* _OBJECTIF 1_
Indiquez si chacune des affirmations suivantes concorde avec l'extrait ci-dessous, en répondant par oui ou par non et en citant fidèlement les mots de l'extrait qui tranchent. (a) Le site Images des mathématiques a été fondé par Étienne Ghys en 2008. (b) L'exposition Pourquoi les mathématiques ? a été accueillie à Paris. (c) La Maison des mathématiques et de l'informatique se consacre en partie à la recherche.

* _EXTRAIT_
RDP  : Tu es impliqué depuis des années dans ce qu’on appelle de façon un peu condescendante la « vulgarisation des mathématiques ».
V. B. : Notre activité n’est possible que grâce à l’argent public. Il est de notre devoir d’informer le citoyen en lui présentant le produit de notre travail et en lui expliquant les tenants et aboutissants de nos recherches. Le site internet Images des mathématiques, fondé par Étienne Ghys en septembre 2008, est exemplaire à cet endroit. Il y est régulièrement présenté des articles, des billets, des brèves, des dossiers traitant de la recherche contemporaine sous tous ses aspects. Les internautes sont systématiquement invités à participer au débat sous la forme de commentaires ajoutés aux articles. Une autre façon de s’adresser au citoyen est de
passer par le truchement d’une manifestation. Ce fut le cas en 2006, avec l’exposition internationale Pourquoi les mathématiques ? que nous avons accueillie au musée Guimet, à Lyon, et qui fut un franc succès. Ça l’est encore aujourd’hui au travers de grandes conférences, d’interventions télévisées ou radiophoniques. À ce titre, le travail accompli par Cédric Villani depuis 2010 est tout à fait exceptionnel. En partie grâce à lui, les mathématiques sont devenues moins distantes et plus chaleureuses aux yeux du public. Enfin, depuis quelques mois, un nouveau projet est en route : celui de la Maison des mathématiques et de l’informatique. Cette maison, sise à Lyon, est un lieu unique en France, entièrement dédié à la diffusion.

* _DONNÉES FOURNIES_
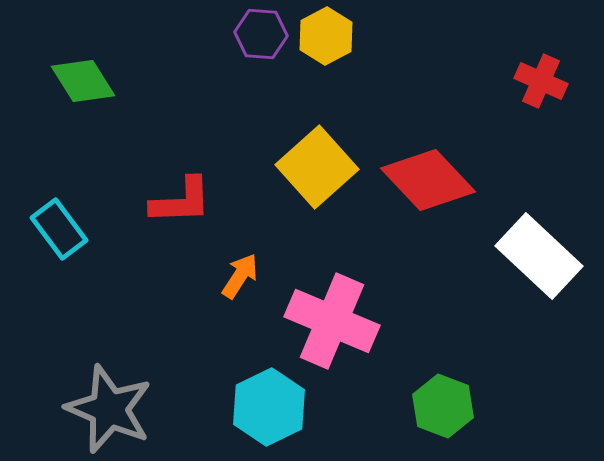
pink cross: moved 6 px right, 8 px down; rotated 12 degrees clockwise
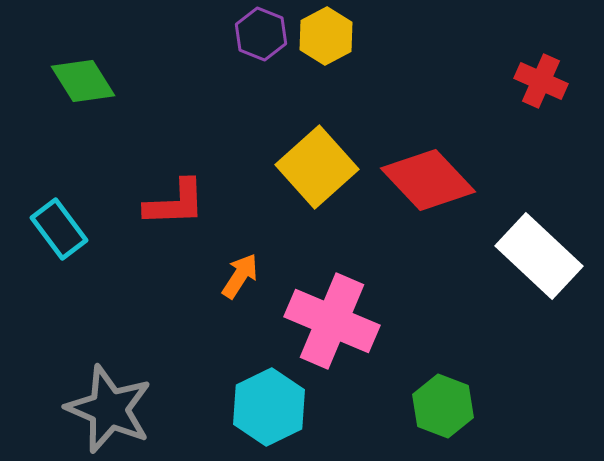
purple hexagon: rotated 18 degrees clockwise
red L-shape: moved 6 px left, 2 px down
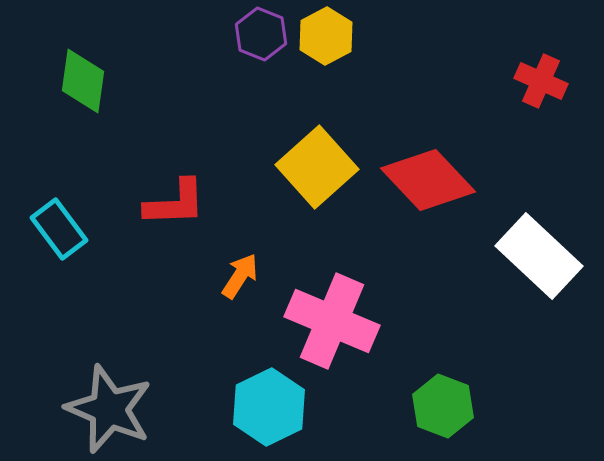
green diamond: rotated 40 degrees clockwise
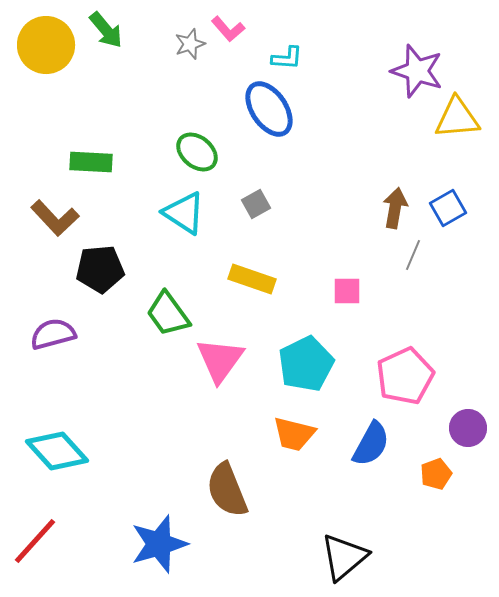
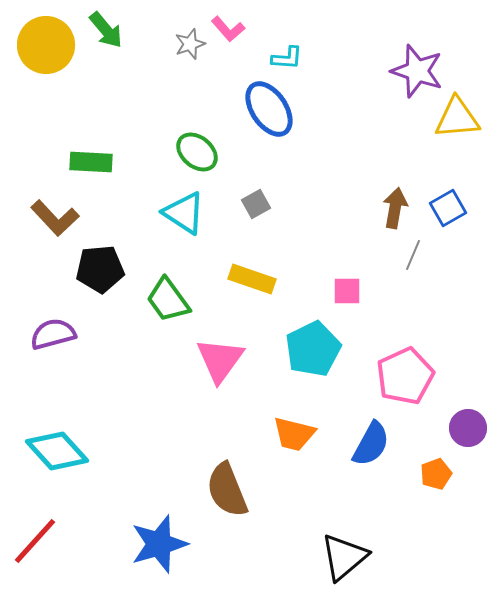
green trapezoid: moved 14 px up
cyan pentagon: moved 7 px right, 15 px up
==
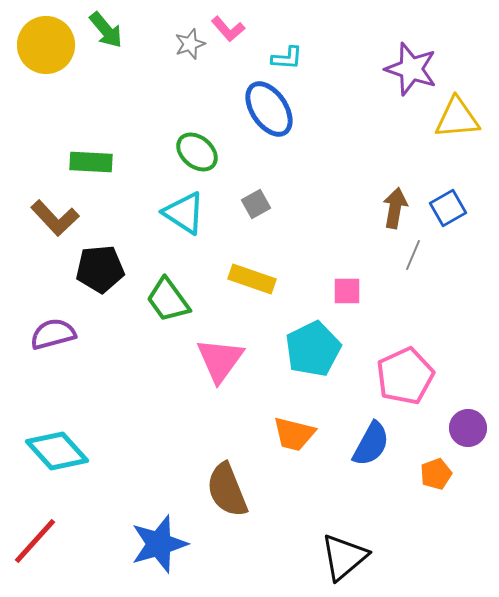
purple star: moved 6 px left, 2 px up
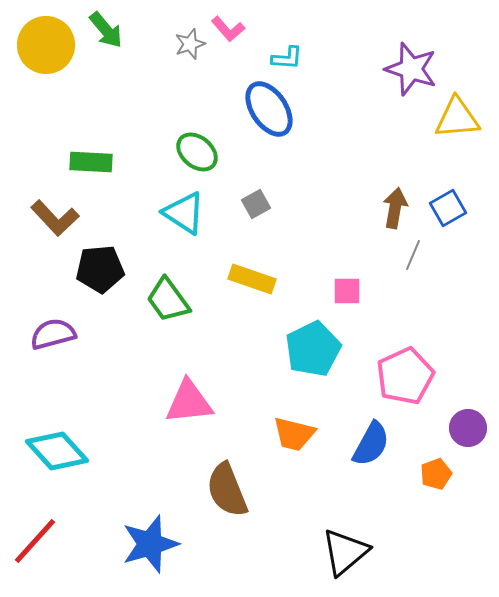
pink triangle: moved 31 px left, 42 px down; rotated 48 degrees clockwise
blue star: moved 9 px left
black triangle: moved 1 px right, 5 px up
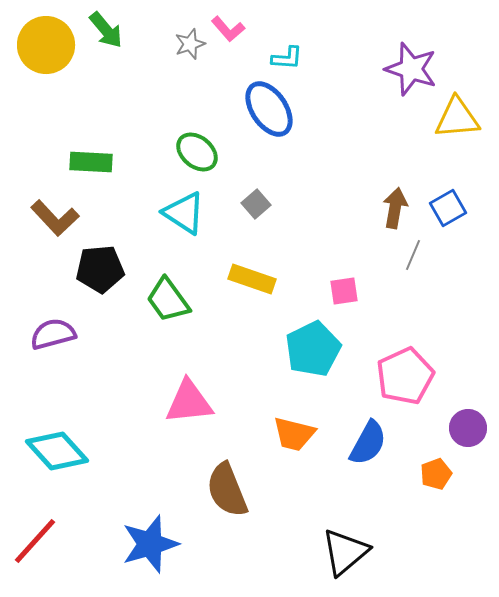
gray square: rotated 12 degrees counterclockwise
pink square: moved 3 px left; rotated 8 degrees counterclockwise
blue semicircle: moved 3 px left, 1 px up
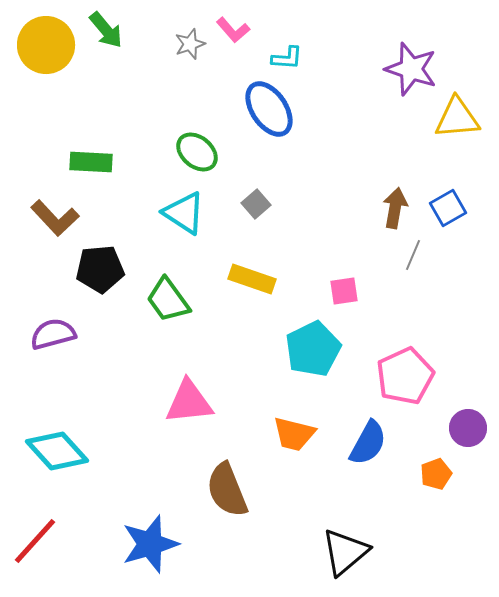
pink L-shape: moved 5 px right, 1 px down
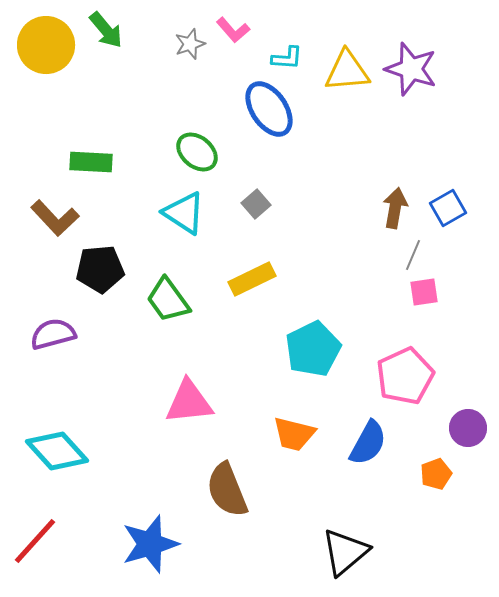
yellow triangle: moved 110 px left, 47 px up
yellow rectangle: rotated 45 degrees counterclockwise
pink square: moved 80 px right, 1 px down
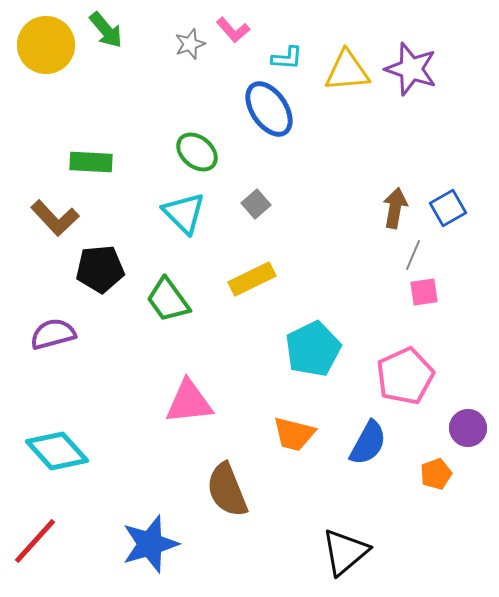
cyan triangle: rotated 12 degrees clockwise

* _OBJECTIF 2_
Restituez à l'identique les lignes du listing ci-dessus, en commençant à la ligne qui contient « pink L-shape: moved 5 px right, 1 px down » et en vous arrêtant après celle qui contient « cyan triangle: rotated 12 degrees clockwise ». Omettez les lignes qui renvoient aux images.

* _RÉPONSE RÉDIGÉE 1_
(a) Oui : « fondé par Étienne Ghys en septembre 2008 ».
(b) Non : « que nous avons accueillie au musée Guimet, à Lyon ».
(c) Non : « entièrement dédié à la diffusion ».

* _RÉPONSE RÉDIGÉE 2_
pink L-shape: moved 5 px right, 1 px down
yellow triangle: moved 110 px left, 47 px up
yellow rectangle: rotated 45 degrees counterclockwise
pink square: moved 80 px right, 1 px down
cyan triangle: rotated 12 degrees clockwise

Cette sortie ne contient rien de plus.